Palmer v WSC Riverside Dr., LLC
2009 NY Slip Op 03391 [61 AD3d 589]
April 28, 2009
Appellate Division, First Department
Published by New York State Law Reporting Bureau pursuant to Judiciary Law § 431.
As corrected through Wednesday, June 10, 2009


Robert Palmer, Respondent,
v
WSC Riverside Drive, LLC, et al., Appellants.

[*1] Sperber Denenberg & Kahan, P.C., New York (Steven B. Sperber of counsel), for appellants.

Jack L. Lester, New York, for respondent.

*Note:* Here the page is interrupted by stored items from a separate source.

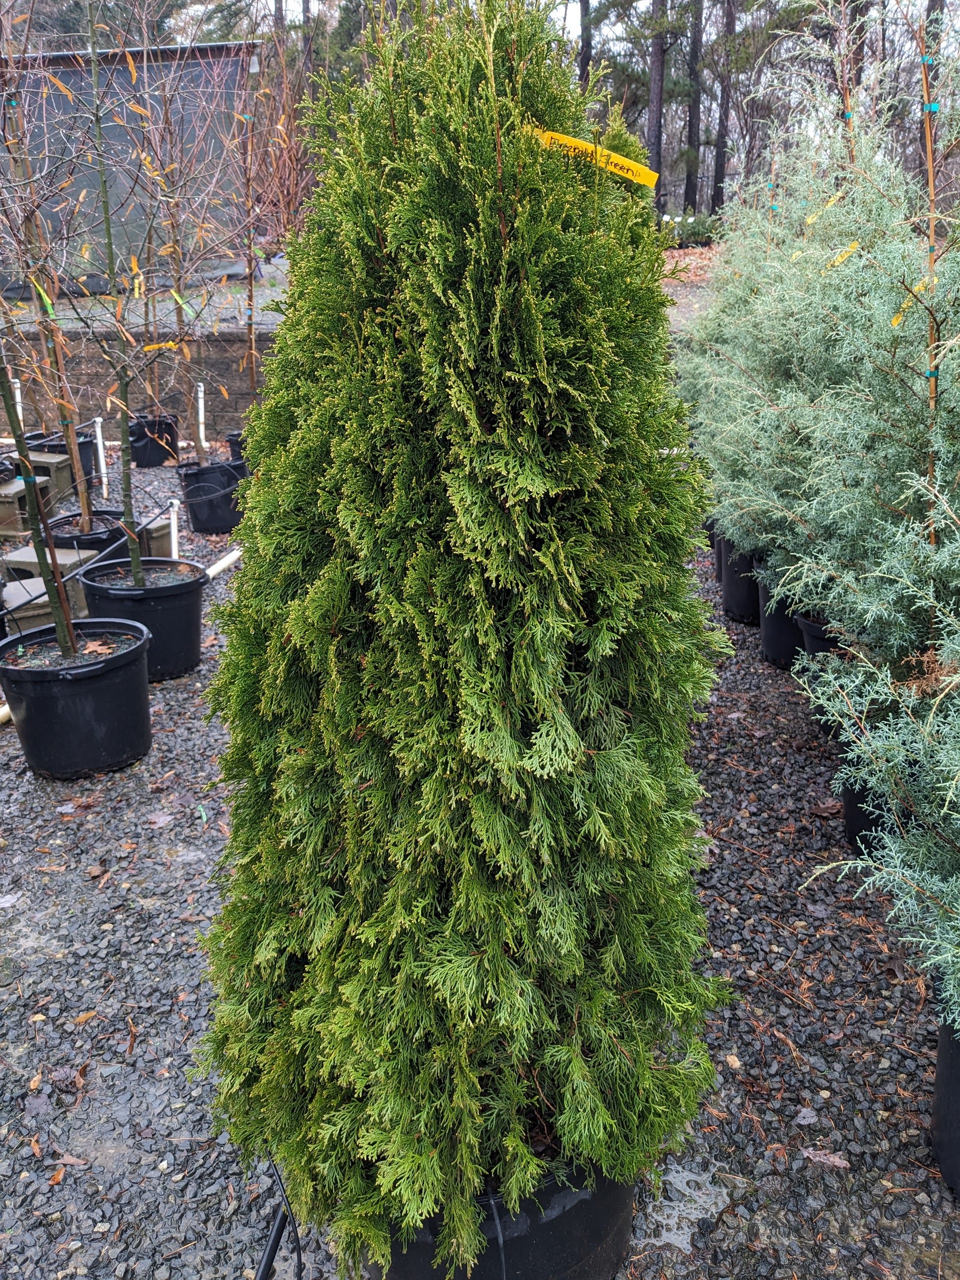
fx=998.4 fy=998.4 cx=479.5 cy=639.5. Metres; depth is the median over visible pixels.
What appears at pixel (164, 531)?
block
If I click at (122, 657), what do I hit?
plant pot
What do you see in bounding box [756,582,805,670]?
plant pot
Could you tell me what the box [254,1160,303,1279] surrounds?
irrigation tube
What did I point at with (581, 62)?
tree trunk
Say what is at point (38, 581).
concrete block
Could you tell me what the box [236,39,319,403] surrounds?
bare tree
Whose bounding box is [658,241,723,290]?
leaf-covered ground
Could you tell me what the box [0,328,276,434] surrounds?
brick wall
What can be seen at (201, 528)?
plant pot
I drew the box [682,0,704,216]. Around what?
tree
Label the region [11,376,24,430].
pvc pipe
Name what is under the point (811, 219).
yellow tag
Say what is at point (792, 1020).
gravel ground
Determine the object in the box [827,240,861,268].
yellow tag
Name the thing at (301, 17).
sky
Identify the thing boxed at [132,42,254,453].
bare tree
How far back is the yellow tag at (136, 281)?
5.09 m
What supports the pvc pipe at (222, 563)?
on the gravel ground at (792, 1020)
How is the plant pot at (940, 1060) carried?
on the gravel ground at (792, 1020)
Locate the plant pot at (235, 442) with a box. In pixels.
[226,430,246,462]
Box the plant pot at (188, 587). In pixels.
[73,555,207,680]
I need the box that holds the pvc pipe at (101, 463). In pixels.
[93,419,108,495]
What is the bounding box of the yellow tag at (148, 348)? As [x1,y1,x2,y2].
[140,339,180,352]
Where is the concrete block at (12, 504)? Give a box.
[0,472,59,535]
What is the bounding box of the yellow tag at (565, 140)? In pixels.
[530,126,660,188]
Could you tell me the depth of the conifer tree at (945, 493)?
2.33 m
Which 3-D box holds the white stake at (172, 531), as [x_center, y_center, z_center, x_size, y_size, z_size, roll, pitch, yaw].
[-1.782,-0.544,5.866,0.084,0.562,0.057,0,21,1]
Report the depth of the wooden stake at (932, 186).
2.63 m
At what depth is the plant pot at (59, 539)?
5.58 m
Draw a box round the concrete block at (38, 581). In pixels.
[0,548,95,629]
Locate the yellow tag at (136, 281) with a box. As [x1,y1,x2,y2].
[131,258,145,296]
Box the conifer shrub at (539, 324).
[190,0,735,1269]
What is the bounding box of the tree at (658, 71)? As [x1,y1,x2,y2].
[645,0,667,203]
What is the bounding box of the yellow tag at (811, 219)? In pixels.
[804,189,844,224]
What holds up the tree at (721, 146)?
on the ground
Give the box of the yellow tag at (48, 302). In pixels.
[30,277,56,315]
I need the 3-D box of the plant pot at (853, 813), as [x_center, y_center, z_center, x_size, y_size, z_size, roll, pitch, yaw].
[1.422,0.554,3.319,0.444,0.343,0.444,0,21,1]
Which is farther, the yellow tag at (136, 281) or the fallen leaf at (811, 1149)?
the yellow tag at (136, 281)
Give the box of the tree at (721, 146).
[711,0,737,214]
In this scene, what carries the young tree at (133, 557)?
in the plant pot at (188, 587)
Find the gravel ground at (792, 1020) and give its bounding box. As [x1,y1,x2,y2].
[0,439,959,1279]
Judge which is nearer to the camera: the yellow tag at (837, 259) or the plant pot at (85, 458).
the yellow tag at (837, 259)
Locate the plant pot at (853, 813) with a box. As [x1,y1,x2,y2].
[840,764,893,859]
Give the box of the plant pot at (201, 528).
[177,458,245,534]
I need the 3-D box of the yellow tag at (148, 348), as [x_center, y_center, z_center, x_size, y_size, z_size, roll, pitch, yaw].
[-1.969,-1.796,6.120,0.340,0.074,0.027,-7,22,-16]
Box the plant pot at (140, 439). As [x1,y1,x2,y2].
[126,412,179,468]
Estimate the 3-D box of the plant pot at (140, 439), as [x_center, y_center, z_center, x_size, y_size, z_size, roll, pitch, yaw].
[-2.815,-1.700,8.598,0.444,0.387,0.450,0,21,1]
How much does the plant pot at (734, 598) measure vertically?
0.444 m
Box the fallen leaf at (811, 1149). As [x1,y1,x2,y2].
[800,1146,850,1168]
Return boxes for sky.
[142,0,959,61]
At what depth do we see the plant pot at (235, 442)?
8.03 m
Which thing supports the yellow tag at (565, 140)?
attached to the conifer shrub at (539, 324)
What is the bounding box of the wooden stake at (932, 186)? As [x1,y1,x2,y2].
[919,17,942,544]
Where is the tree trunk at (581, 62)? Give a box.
[577,0,593,88]
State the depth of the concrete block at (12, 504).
6.75 m
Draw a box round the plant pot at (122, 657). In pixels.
[0,616,153,777]
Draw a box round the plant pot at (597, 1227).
[366,1149,639,1279]
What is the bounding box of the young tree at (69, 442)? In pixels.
[0,55,95,535]
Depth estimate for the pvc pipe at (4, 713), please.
4.39 m
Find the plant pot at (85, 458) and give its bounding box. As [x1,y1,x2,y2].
[24,432,100,489]
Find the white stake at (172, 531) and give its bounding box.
[167,499,181,559]
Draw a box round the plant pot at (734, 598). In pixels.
[719,537,761,625]
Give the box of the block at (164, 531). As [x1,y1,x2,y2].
[113,515,173,558]
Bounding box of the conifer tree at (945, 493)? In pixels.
[788,9,959,1025]
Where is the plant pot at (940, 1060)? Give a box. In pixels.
[929,1013,959,1197]
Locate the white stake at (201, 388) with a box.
[195,380,206,455]
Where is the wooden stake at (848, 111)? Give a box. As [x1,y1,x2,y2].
[833,0,858,166]
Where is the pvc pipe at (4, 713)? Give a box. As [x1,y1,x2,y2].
[0,703,12,725]
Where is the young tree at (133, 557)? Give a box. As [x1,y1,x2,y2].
[81,0,145,579]
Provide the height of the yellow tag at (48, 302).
0.159 m
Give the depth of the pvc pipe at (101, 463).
7.84 m
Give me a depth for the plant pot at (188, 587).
4.62 m
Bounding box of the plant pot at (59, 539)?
[48,507,129,560]
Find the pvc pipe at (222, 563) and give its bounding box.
[204,548,242,579]

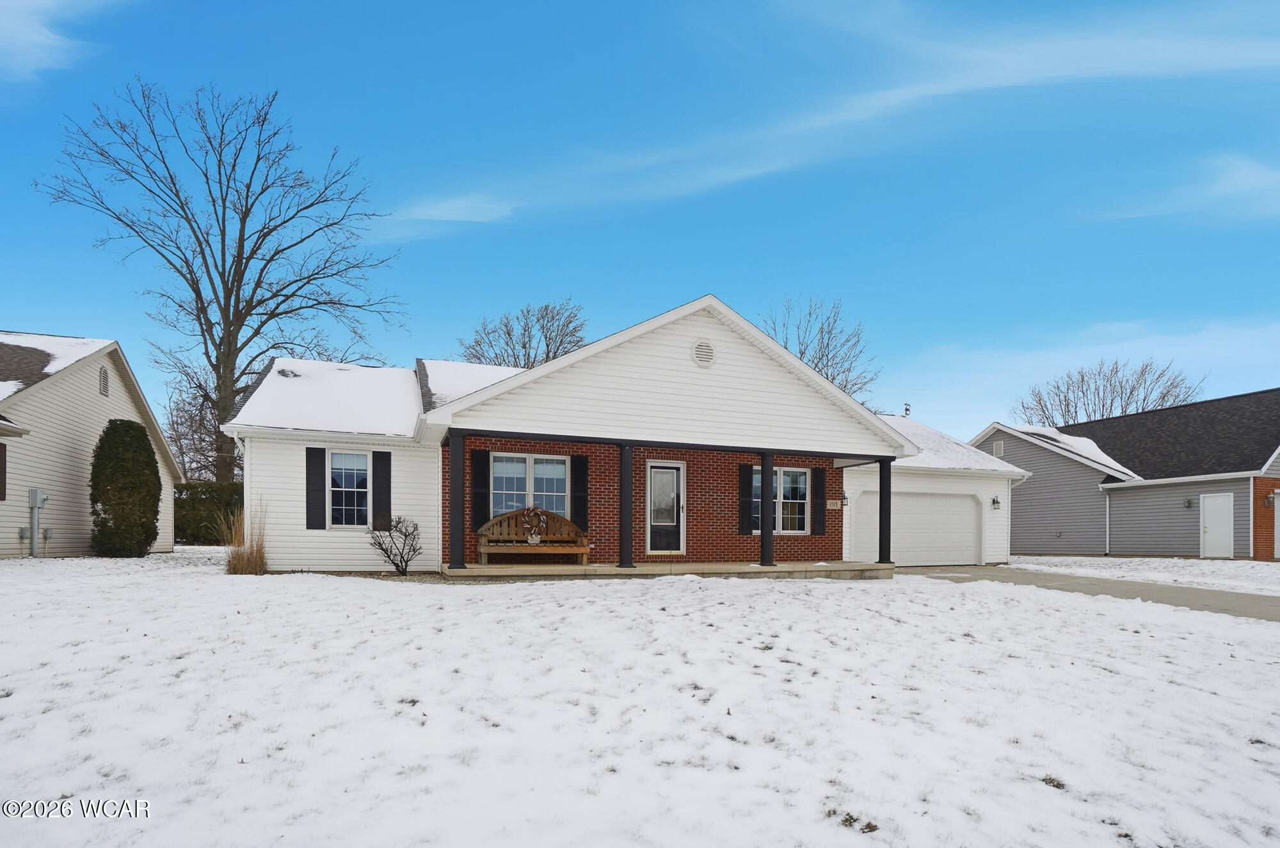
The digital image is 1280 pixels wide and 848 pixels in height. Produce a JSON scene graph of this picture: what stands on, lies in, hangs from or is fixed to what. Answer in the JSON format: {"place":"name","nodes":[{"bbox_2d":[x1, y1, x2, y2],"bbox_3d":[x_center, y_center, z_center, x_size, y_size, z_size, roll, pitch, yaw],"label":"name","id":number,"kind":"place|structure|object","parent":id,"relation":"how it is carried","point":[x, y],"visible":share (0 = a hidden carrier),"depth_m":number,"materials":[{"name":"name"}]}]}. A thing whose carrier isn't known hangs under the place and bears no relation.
{"place":"outdoors","nodes":[
{"label":"outdoors","id":0,"kind":"place"},
{"bbox_2d":[0,0,127,83],"label":"cloud","id":1,"kind":"structure","parent":0,"point":[33,36],"materials":[{"name":"white"}]},
{"bbox_2d":[0,330,181,557],"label":"neighboring house","id":2,"kind":"structure","parent":0,"point":[118,394],"depth_m":14.56,"materials":[{"name":"plastic"}]},
{"bbox_2d":[0,442,6,499],"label":"shutter","id":3,"kind":"object","parent":2,"relation":"attached to","point":[0,468],"visible":0.99,"depth_m":12.08,"materials":[{"name":"brown wood"}]},
{"bbox_2d":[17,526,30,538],"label":"utility box","id":4,"kind":"object","parent":2,"relation":"attached to","point":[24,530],"visible":0.75,"depth_m":12.96,"materials":[{"name":"grey metal"}]},
{"bbox_2d":[27,488,47,556],"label":"electric meter","id":5,"kind":"object","parent":2,"relation":"attached to","point":[36,503],"visible":0.98,"depth_m":13.31,"materials":[{"name":"grey metal"}]},
{"bbox_2d":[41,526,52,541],"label":"utility box","id":6,"kind":"object","parent":2,"relation":"attached to","point":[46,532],"visible":0.87,"depth_m":13.50,"materials":[{"name":"grey metal"}]},
{"bbox_2d":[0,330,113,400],"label":"roof snow","id":7,"kind":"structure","parent":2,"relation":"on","point":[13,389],"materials":[{"name":"white snow"}]},
{"bbox_2d":[98,366,110,396],"bbox_3d":[-12.805,-2.741,14.612,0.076,0.676,0.448,0,0,-19],"label":"gable vent","id":8,"kind":"object","parent":2,"relation":"attached to","point":[104,381],"visible":0.9,"depth_m":14.61,"materials":[{"name":"metal"}]},
{"bbox_2d":[213,295,1026,573],"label":"house","id":9,"kind":"structure","parent":0,"point":[692,332],"depth_m":12.64,"materials":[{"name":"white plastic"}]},
{"bbox_2d":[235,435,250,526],"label":"downspout","id":10,"kind":"object","parent":9,"relation":"attached to","point":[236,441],"visible":0.57,"depth_m":11.26,"materials":[{"name":"white metal"}]},
{"bbox_2d":[305,447,327,530],"bbox_3d":[-6.144,-0.184,11.580,0.361,1.465,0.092,0,0,-19],"label":"shutter","id":11,"kind":"object","parent":9,"relation":"attached to","point":[317,463],"visible":0.97,"depth_m":11.54,"materials":[{"name":"black wood"}]},
{"bbox_2d":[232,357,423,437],"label":"roof snow","id":12,"kind":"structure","parent":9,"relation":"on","point":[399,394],"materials":[{"name":"white snow"}]},
{"bbox_2d":[327,449,369,527],"bbox_3d":[-5.594,-0.193,11.795,0.859,1.728,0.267,0,0,-19],"label":"window","id":13,"kind":"structure","parent":9,"relation":"in","point":[347,458],"depth_m":11.83,"materials":[{"name":"white glass"}]},
{"bbox_2d":[371,449,392,531],"bbox_3d":[-5.095,-0.131,12.094,0.376,1.489,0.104,0,0,-19],"label":"shutter","id":14,"kind":"object","parent":9,"relation":"attached to","point":[379,493],"visible":0.94,"depth_m":12.04,"materials":[{"name":"black wood"}]},
{"bbox_2d":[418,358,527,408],"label":"roof snow","id":15,"kind":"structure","parent":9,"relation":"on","point":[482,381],"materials":[{"name":"white snow"}]},
{"bbox_2d":[469,449,488,532],"bbox_3d":[-3.149,-0.134,11.901,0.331,1.497,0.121,0,0,-19],"label":"shutter","id":16,"kind":"object","parent":9,"relation":"attached to","point":[477,510],"visible":0.91,"depth_m":11.85,"materials":[{"name":"black wood"}]},
{"bbox_2d":[490,452,568,519],"bbox_3d":[-2.186,-0.143,12.146,1.815,1.662,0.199,0,0,-19],"label":"window","id":17,"kind":"structure","parent":9,"relation":"in","point":[562,475],"depth_m":12.15,"materials":[{"name":"glass"}]},
{"bbox_2d":[570,452,588,529],"bbox_3d":[-1.252,-0.156,12.353,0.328,1.473,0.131,0,0,-19],"label":"shutter","id":18,"kind":"object","parent":9,"relation":"attached to","point":[580,463],"visible":0.87,"depth_m":12.30,"materials":[{"name":"black wood"}]},
{"bbox_2d":[645,460,686,555],"bbox_3d":[0.494,0.388,12.720,0.936,2.017,0.196,0,0,-19],"label":"front door","id":19,"kind":"structure","parent":9,"relation":"in","point":[655,470],"depth_m":12.68,"materials":[{"name":"white glass"}]},
{"bbox_2d":[691,339,714,366],"bbox_3d":[1.142,-2.674,11.432,0.460,0.511,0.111,0,0,-19],"label":"gable vent","id":20,"kind":"object","parent":9,"relation":"attached to","point":[704,347],"visible":0.98,"depth_m":11.40,"materials":[{"name":"white metal"}]},
{"bbox_2d":[737,464,754,533],"bbox_3d":[2.303,0.004,13.566,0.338,1.412,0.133,0,0,-19],"label":"shutter","id":21,"kind":"object","parent":9,"relation":"attached to","point":[745,486],"visible":0.96,"depth_m":13.51,"materials":[{"name":"black wood"}]},
{"bbox_2d":[752,466,809,533],"bbox_3d":[2.878,0.027,13.270,1.602,1.608,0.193,0,0,-19],"label":"window","id":22,"kind":"structure","parent":9,"relation":"in","point":[802,478],"depth_m":13.33,"materials":[{"name":"glass"}]},
{"bbox_2d":[811,466,827,537],"bbox_3d":[4.060,0.045,13.991,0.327,1.465,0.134,0,0,-19],"label":"shutter","id":23,"kind":"object","parent":9,"relation":"attached to","point":[820,510],"visible":0.97,"depth_m":13.93,"materials":[{"name":"black wood"}]},
{"bbox_2d":[826,498,842,508],"bbox_3d":[4.310,0.170,13.773,0.431,0.230,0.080,0,0,-19],"label":"house number sign","id":24,"kind":"object","parent":9,"relation":"attached to","point":[830,505],"visible":0.95,"depth_m":13.75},
{"bbox_2d":[839,491,849,507],"bbox_3d":[4.700,0.054,14.428,0.211,0.381,0.277,0,0,-19],"label":"wall lamp","id":25,"kind":"object","parent":9,"relation":"attached to","point":[845,498],"visible":0.88,"depth_m":14.36,"materials":[{"name":"black metal"}]},
{"bbox_2d":[903,402,911,416],"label":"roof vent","id":26,"kind":"object","parent":9,"relation":"on","point":[905,409],"visible":0.55,"depth_m":21.36,"materials":[{"name":"black metal"}]},
{"bbox_2d":[851,488,981,568],"bbox_3d":[7.154,0.888,15.836,4.581,2.088,0.173,0,0,-19],"label":"garage door","id":27,"kind":"structure","parent":9,"relation":"in","point":[907,515],"depth_m":15.71,"materials":[{"name":"white metal"}]},
{"bbox_2d":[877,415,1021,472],"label":"roof snow","id":28,"kind":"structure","parent":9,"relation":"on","point":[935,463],"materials":[{"name":"white snow"}]},
{"bbox_2d":[990,494,1001,509],"bbox_3d":[9.611,0.131,16.672,0.206,0.392,0.275,0,0,-19],"label":"wall lamp","id":29,"kind":"object","parent":9,"relation":"attached to","point":[992,500],"visible":0.97,"depth_m":16.63,"materials":[{"name":"black metal"}]},
{"bbox_2d":[0,0,1279,445],"label":"sky","id":30,"kind":"structure","parent":0,"point":[26,315],"materials":[{"name":"blue"}]},
{"bbox_2d":[0,551,1279,847],"label":"snowy lawn","id":31,"kind":"structure","parent":0,"point":[690,594],"materials":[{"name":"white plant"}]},
{"bbox_2d":[89,419,161,556],"bbox_3d":[-11.264,-0.165,13.451,1.329,2.956,1.447,0,0,-19],"label":"evergreen shrub","id":32,"kind":"object","parent":31,"relation":"on","point":[144,438],"visible":0.99,"depth_m":13.05,"materials":[{"name":"green plant"}]},
{"bbox_2d":[224,499,270,574],"label":"ornamental grass","id":33,"kind":"structure","parent":31,"relation":"on","point":[246,567],"materials":[{"name":"plant"}]},
{"bbox_2d":[368,515,423,574],"bbox_3d":[-4.326,0.865,10.865,1.019,1.076,1.011,0,0,17],"label":"shrub","id":34,"kind":"object","parent":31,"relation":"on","point":[379,544],"visible":0.99,"depth_m":10.81,"materials":[{"name":"plant"}]},
{"bbox_2d":[444,559,895,579],"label":"porch","id":35,"kind":"structure","parent":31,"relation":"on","point":[757,569],"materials":[{"name":"concrete"}]},
{"bbox_2d":[448,430,466,570],"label":"porch column","id":36,"kind":"structure","parent":35,"relation":"on","point":[457,505],"depth_m":10.56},
{"bbox_2d":[478,509,591,562],"bbox_3d":[-2.066,0.769,11.717,2.107,1.025,0.689,0,0,-19],"label":"wooden bench","id":37,"kind":"object","parent":35,"relation":"on","point":[482,550],"visible":0.89,"depth_m":11.95,"materials":[{"name":"brown wood"}]},
{"bbox_2d":[522,505,547,543],"bbox_3d":[-2.042,0.522,11.608,0.464,0.658,0.218,0,0,-19],"label":"wreath","id":38,"kind":"object","parent":37,"relation":"on","point":[534,540],"visible":0.98,"depth_m":11.56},
{"bbox_2d":[617,441,634,568],"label":"porch column","id":39,"kind":"structure","parent":35,"relation":"on","point":[624,505],"depth_m":11.44,"materials":[{"name":"black metal"}]},
{"bbox_2d":[759,452,774,568],"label":"porch column","id":40,"kind":"structure","parent":35,"relation":"on","point":[765,500],"depth_m":11.94,"materials":[{"name":"black metal"}]},
{"bbox_2d":[877,458,892,567],"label":"porch column","id":41,"kind":"structure","parent":35,"relation":"on","point":[880,527],"depth_m":12.94,"materials":[{"name":"black metal"}]},
{"bbox_2d":[396,1,1279,235],"label":"cloud","id":42,"kind":"structure","parent":0,"point":[907,95],"materials":[{"name":"white"}]},
{"bbox_2d":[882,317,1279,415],"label":"cloud","id":43,"kind":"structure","parent":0,"point":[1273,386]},
{"bbox_2d":[893,564,1279,622],"label":"driveway","id":44,"kind":"structure","parent":0,"point":[1225,594],"materials":[{"name":"grey concrete"}]},
{"bbox_2d":[971,387,1279,561],"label":"neighboring house","id":45,"kind":"structure","parent":0,"point":[1133,542],"depth_m":20.97,"materials":[{"name":"grey plastic"}]},
{"bbox_2d":[992,439,1004,456],"bbox_3d":[13.808,-1.838,23.761,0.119,0.720,0.482,0,0,-19],"label":"gable vent","id":46,"kind":"object","parent":45,"relation":"attached to","point":[1000,446],"visible":0.81,"depth_m":23.71,"materials":[{"name":"white metal"}]},
{"bbox_2d":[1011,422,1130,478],"label":"roof snow","id":47,"kind":"structure","parent":45,"relation":"on","point":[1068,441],"materials":[{"name":"white snow"}]},
{"bbox_2d":[1103,489,1111,555],"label":"downspout","id":48,"kind":"object","parent":45,"relation":"attached to","point":[1108,523],"visible":0.94,"depth_m":19.92,"materials":[{"name":"white metal"}]},
{"bbox_2d":[1183,497,1192,507],"bbox_3d":[16.930,0.176,19.031,0.236,0.331,0.218,0,0,-19],"label":"wall lamp","id":49,"kind":"object","parent":45,"relation":"attached to","point":[1188,503],"visible":0.96,"depth_m":18.99,"materials":[{"name":"black metal"}]},
{"bbox_2d":[1199,492,1233,558],"bbox_3d":[17.096,0.954,18.398,0.142,2.021,1.008,0,0,-19],"label":"white door","id":50,"kind":"structure","parent":45,"relation":"in","point":[1208,530],"depth_m":18.29,"materials":[{"name":"white"}]},
{"bbox_2d":[1262,493,1274,506],"bbox_3d":[17.925,0.093,17.597,0.247,0.405,0.262,0,0,-19],"label":"wall lamp","id":51,"kind":"object","parent":45,"relation":"attached to","point":[1268,503],"visible":0.97,"depth_m":17.56,"materials":[{"name":"black"}]},
{"bbox_2d":[1273,490,1279,560],"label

Judgment, Supreme Court, New York County (Lottie E. Wilkins, J.), entered July 30, 2008, dismissing this action seeking declaratory and other relief after nonjury trial, unanimously modified, on the law, to declare plaintiff has no leasehold possessory rights to the roof area, and otherwise affirmed, with costs in favor of defendants.

The scope of our review of a nonjury trial is as broad as that of the trial judge (Northern Westchester Professional Park Assoc. v Town of Bedford, 60 NY2d 492, 499 [1983]), and permits us to substitute our own judgment where the evidence fails to support an important element of the trial court's findings (Jossel v Filicori, 235 AD2d 205, 206 [1997]). The trial court limited its declaration to stating that plaintiff was entitled to possession of the entire apartment under the current lease, and found an ambiguity as to whether this included the adjacent outdoor area, thus sidestepping the issue of rights thereto. This was due to a dearth of evidence that defendant WSC, the shareholder in the cooperative and holder of the proprietary lease appurtenant to the apartment, had any rights to the roof area.

There was no ambiguity in the lease, which controls the parties' rights and obligations. The lease referred only to the "Apartment," not the roof, except in a standard-form provision in the attached rules prohibiting tenants from drying their clothes there (see Hazlett v Rahbar, 27 AD3d 384 [2006]). Nothing in the admitted documents or the parties' conduct allows an interpretation permitting plaintiff to use the roof/terrace area (see 1050 Fifth Ave. v May, 247 AD2d 243 [1998]; Jossel, 235 AD2d at 206).

In an action for declaratory judgment, where a disposition on the merits is against granting certain relief, the court should make a declaration rather than simply dismissing that aspect of the complaint (Hirsch v Lindor Realty Corp., 63 NY2d 878 [1984]; see also Real Bidder v St. Luke's-Roosevelt Hosp. Ctr., 254 AD2d 123 [1998]). Accordingly, we declare that plaintiff has no possessory rights under the lease to the roof area. [*2]

We have considered the balance of plaintiff's argument and find it unavailing. Concur—Mazzarelli, J.P., Andrias, Nardelli, Catterson and DeGrasse, JJ.